Factual innocence

High court correct in Brown case
This is an archived article that was published on sltrib.com in 2013, and information in the article may be outdated. It is provided only for personal research purposes and may not be reprinted.

"The people of Utah have no use for a criminal justice system that cannot admit when it has made a mistake.

"And the evidence is strong that our system made a very serious error indeed in locking Debra Brown away from her three children for 17 years for a crime that, according to the only neutral official to have recently examined the evidence, she did not commit."

That's how we opened The Salt Lake Tribune editorial of May 11, 2011, when Brown was found by a trial judge to be factually innocent of the murder she had been convicted of committing nearly two decades before.

Today we reiterate what we said then, in the wake of Friday's Utah Supreme Court ruling that upheld that decision and made it clear, once and for all, that Brown is, and by right ought to be, a free woman.

Utah's Legislature is to be commended for passing a law in 2008 that allowed those convicted of serious crimes to have those verdicts reviewed, not for technical or procedural reasons, but when there is reason to believe that a person who had been convicted was not just innocent by law, but in fact.

In Brown's case, it was a matter of witnesses who could place the victim of that murder, Lael Brown, as alive at a time when, according to the prosecution's version of events, he must have been dead.

Those witnesses did not testify in the original trial but, 2nd District Judge Michael DiReda ruled two years ago, their evidence was too strong to be ignored.

Sadly, then-Attorney General Mark Shurtleff decided to appeal DiReda's ruling to the Utah Supreme Court.
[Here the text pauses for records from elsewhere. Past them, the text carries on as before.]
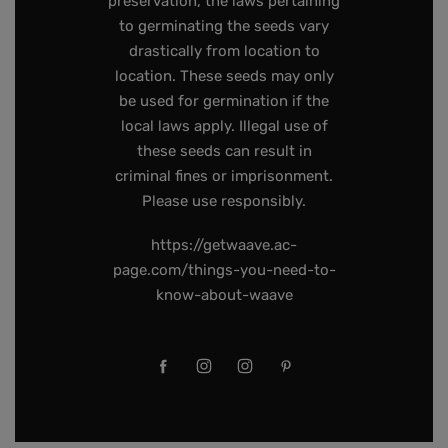
preservation, the laws pertaining
to germinating the seeds vary
drastically from location to
location. These seeds may only
be used for germination if the
local laws apply. Illegal use of
these seeds can result in
criminal fines or imprisonment.
Please use responsibly.
https://getwaave.ac-
page.com/things-you-need-to-
know-about-waave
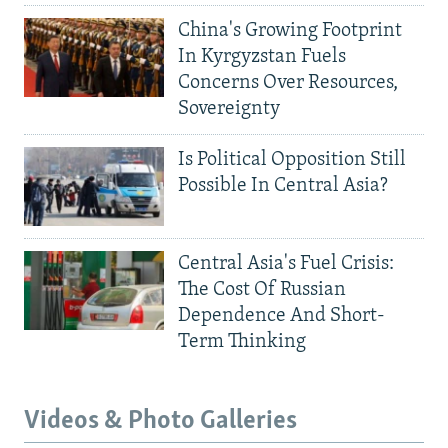
China's Growing Footprint
In Kyrgyzstan Fuels
Concerns Over Resources,
Sovereignty
Is Political Opposition Still
Possible In Central Asia?
Central Asia's Fuel Crisis:
The Cost Of Russian
Dependence And Short-
Term Thinking
Videos & Photo Galleries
His office argued that the testimony of witnesses who could have been called to give evidence in the original trial, but weren't, wasn't really new information, and that, by allowing such evidence to enter the case at a later date, DeReda was setting too low a standard for overturning a guilty verdict.

The Supreme Court's 4-1 ruling, though, sets a proper standard for any future appeals based on the factual innocence statute.

What's important is not the age or history of evidence. What's important is that the law has provided a process by which the facts of a case, not just the procedural hoops, really matter. The facts, and the law, the high court ruled Friday, deserve to be respected.

More than process. More than habit. And certainly more than the win-loss record of the state's prosecutors.